Page last updated at 18:31 GMT, Friday, 3 October 2008 19:31 UK

Police chief rules out Met role

Sir Norman Bettison
Sir Norman Bettison said he was "staying put" in his current job

The chief constable of West Yorkshire has said he will not consider becoming the next Met commissioner because of the threat of "political interference".

Sir Norman Bettison said the "dislodging" of Sir Ian Blair was "a demonstration of political will", adding: "Along this road lies danger."

Sir Ian announced his resignation on Thursday, citing a lack of support from London Mayor Boris Johnson.

The home secretary has accused the mayor of acting without authority.

Mr Johnson, who has taken over as chairman of the Metropolitan Police Authority, said the force needed "new leadership and a new clarity of purpose".

'Lame duck'

Mr Bettison, who joined the police in 1972, had been viewed as a possible candidate for the role of Met commissioner.

But on Friday he released a statement saying he was "staying put" and warning there could be "dangerous consequences" if chief constables were increasingly unable to act independently.

"I am not prepared to set aside my professional judgement and integrity, forged over 36 years, in order to meet short-term political expediency," he said.

I came to this conclusion after a great deal of thought and after consulting many, many people
London Mayor Boris Johnson

"The dislodging of Ian Blair is a demonstration of political will. Along this road lies danger. I am therefore staying put."

Mr Bettison said any chief constable who, like Sir Ian, lost the confidence of his Police Authority was inevitably "a lame duck".

"The real threat lies in the ambition which seems to be shared by all three major political parties at the moment," he said.

"The determination to make the police service more accountable to elected representatives. What that means is bringing the police service under greater political control."

Formal procedure

Earlier, Mr Johnson defended his role in Sir Ian's departure, describing suggestions by Home Secretary Jacqui Smith that he had acted without authority as "barking".

Mr Johnson said: "I came to this conclusion after a great deal of thought and after consulting many, many people."

Shortlisting by Home Office officials and MPA chair
Candidates interviewed by MPA panel, who give the home secretary their recommendations
Home secretary interviews candidates and asks mayor's views
Home secretary must 'have regard' to mayor and MPA's views before making recommendation to the Queen
Joint announcement by Home Office and MPA

Source: Metropolitan Police Authority
(based on the previous appointment)

Shadow home secretary Dominic Grieve said the mayor had not forced Sir Ian to resign - nor had he the power to do so - but he had indicated his lack of confidence in the commissioner.

The formal procedure for removing the commissioner of Britain's biggest police force is that the authority must seek the home secretary's approval.

Ex-home secretary David Blunkett told BBC Radio 4's Today Programme that the Conservatives had long wanted to "get rid" of Sir Ian.

Racism row

Sir Ian has faced controversies in his high-profile role, but said he was not going because of any failures.

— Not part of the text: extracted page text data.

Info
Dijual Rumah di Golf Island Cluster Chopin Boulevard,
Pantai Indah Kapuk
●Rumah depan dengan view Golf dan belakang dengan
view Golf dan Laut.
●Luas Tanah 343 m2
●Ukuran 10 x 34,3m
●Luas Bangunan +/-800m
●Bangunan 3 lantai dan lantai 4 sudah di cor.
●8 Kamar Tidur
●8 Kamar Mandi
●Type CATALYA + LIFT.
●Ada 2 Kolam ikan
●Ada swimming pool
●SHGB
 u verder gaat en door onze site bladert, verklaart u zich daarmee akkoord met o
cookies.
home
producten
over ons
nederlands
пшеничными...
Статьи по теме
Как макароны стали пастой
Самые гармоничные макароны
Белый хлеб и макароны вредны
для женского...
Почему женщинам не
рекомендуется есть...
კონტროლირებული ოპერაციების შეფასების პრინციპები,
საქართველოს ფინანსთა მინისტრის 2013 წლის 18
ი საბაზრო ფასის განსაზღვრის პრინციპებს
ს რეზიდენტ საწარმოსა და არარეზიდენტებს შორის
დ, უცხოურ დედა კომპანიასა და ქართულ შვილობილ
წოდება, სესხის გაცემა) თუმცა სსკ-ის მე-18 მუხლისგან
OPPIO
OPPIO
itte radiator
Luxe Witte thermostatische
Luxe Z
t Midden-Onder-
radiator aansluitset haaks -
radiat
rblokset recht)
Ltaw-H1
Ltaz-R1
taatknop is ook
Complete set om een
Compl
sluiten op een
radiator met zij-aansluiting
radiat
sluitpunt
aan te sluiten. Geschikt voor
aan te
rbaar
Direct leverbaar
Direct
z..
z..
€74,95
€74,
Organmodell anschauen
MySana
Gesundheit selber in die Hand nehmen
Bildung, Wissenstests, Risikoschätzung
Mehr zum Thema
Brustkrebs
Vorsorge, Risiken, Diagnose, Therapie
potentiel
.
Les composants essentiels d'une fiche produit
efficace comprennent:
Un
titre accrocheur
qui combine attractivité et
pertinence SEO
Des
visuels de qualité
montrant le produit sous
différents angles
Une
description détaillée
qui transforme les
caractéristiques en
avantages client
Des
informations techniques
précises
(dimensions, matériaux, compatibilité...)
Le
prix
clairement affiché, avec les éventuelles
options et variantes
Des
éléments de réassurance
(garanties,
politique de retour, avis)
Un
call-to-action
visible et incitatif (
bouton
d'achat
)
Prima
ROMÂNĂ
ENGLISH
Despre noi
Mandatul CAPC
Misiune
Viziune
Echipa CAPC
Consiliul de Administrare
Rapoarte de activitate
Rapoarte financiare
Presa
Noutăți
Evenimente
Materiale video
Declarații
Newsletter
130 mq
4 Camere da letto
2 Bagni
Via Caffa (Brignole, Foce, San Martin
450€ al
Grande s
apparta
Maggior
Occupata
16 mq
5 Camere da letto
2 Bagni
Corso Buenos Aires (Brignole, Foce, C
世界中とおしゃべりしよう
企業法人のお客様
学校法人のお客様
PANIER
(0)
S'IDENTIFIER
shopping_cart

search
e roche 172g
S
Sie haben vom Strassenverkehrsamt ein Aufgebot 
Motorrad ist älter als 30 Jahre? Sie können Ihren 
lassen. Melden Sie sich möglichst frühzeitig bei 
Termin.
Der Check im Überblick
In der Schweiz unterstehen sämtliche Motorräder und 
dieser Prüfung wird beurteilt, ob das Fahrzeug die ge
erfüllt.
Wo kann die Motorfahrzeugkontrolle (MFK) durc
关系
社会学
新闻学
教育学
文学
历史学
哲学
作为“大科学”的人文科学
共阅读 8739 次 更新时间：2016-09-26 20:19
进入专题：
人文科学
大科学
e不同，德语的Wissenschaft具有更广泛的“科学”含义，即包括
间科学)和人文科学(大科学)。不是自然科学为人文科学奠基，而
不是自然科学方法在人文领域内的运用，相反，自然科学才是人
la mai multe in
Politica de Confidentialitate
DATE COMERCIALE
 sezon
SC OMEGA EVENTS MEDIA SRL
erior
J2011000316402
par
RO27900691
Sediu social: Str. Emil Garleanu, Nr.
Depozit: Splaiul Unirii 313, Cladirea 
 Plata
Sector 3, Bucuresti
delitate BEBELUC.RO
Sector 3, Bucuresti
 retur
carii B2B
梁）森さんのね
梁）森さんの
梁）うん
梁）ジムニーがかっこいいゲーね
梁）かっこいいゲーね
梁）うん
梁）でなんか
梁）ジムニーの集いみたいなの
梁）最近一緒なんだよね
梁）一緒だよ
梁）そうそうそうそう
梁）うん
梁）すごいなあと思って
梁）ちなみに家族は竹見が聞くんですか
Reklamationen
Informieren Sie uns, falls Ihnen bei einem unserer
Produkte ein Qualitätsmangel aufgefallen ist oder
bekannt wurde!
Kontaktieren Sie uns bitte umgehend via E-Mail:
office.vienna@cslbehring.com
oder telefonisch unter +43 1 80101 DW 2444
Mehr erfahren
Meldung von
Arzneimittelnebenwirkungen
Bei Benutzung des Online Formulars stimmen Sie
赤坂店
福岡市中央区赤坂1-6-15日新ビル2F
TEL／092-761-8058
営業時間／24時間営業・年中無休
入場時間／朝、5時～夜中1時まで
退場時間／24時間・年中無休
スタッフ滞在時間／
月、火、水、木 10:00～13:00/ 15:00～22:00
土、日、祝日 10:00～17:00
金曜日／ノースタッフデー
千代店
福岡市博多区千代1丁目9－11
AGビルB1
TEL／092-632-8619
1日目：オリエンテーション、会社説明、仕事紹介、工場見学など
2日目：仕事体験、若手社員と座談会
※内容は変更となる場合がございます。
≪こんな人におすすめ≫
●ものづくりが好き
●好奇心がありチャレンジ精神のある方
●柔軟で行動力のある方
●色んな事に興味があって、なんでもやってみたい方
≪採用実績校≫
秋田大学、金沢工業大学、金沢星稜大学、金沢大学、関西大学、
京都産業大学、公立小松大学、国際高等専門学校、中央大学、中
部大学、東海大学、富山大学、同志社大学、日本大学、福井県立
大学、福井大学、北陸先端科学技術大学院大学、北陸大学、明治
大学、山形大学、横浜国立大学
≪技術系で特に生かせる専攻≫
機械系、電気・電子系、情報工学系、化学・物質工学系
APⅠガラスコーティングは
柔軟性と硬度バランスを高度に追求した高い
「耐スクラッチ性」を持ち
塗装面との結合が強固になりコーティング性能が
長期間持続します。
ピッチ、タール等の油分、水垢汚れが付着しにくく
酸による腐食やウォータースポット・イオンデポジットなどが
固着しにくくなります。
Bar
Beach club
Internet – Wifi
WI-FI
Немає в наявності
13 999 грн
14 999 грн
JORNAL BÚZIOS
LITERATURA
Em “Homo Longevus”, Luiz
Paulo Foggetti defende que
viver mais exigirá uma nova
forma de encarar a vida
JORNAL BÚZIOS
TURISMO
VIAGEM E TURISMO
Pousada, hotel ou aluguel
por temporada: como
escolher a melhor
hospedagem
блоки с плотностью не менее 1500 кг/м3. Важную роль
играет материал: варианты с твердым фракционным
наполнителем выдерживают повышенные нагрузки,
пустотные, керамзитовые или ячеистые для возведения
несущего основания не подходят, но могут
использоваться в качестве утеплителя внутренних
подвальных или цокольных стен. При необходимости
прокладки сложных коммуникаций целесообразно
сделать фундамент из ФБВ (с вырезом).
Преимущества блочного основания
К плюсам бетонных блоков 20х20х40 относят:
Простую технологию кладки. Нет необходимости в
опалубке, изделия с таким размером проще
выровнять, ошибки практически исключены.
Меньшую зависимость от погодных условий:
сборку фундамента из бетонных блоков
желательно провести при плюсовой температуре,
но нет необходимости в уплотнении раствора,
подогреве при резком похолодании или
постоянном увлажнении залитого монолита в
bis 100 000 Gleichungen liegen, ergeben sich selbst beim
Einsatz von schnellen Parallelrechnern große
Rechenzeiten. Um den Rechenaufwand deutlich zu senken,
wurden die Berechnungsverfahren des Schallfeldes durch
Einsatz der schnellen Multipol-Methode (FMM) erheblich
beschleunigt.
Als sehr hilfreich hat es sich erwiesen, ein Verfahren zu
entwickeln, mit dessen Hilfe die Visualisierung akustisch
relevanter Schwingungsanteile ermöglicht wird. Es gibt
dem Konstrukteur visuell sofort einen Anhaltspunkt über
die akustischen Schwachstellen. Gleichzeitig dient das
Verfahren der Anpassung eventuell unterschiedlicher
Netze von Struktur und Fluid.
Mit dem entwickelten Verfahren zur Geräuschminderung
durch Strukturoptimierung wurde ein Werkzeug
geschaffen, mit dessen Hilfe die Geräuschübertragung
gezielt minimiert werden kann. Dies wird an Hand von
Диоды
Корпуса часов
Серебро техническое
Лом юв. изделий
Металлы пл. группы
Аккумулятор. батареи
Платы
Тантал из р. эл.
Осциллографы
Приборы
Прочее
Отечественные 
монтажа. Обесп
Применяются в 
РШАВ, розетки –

His tenure started confidently with reforms including neighbourhood policing and a more diverse workforce, and he has presided over falling crime in the capital.

But he has been dogged by a string of controversies, including the shooting dead by police of Brazilian Jean Charles de Menezes, who was mistaken for a suicide bomber.

Recently, Sir Ian has faced criticism over the racism row involving the Met's most senior Asian officer Tarique Ghaffur.

It's a very difficult job, and I don't believe that he did badly, but he needs to go
Nic Brough, London

And Metropolitan Police Authority auditors are in the process of examining Scotland Yard contracts given to consultancy firm Impact Plus, run by a friend.

Sir Ian will step down on 1 December.

His deputy, Sir Paul Stephenson, is understood to be the mayor's favoured candidate to take over the job, but Ken Jones, president of the Association of Chief Police Officers, has refused to rule himself out of the running.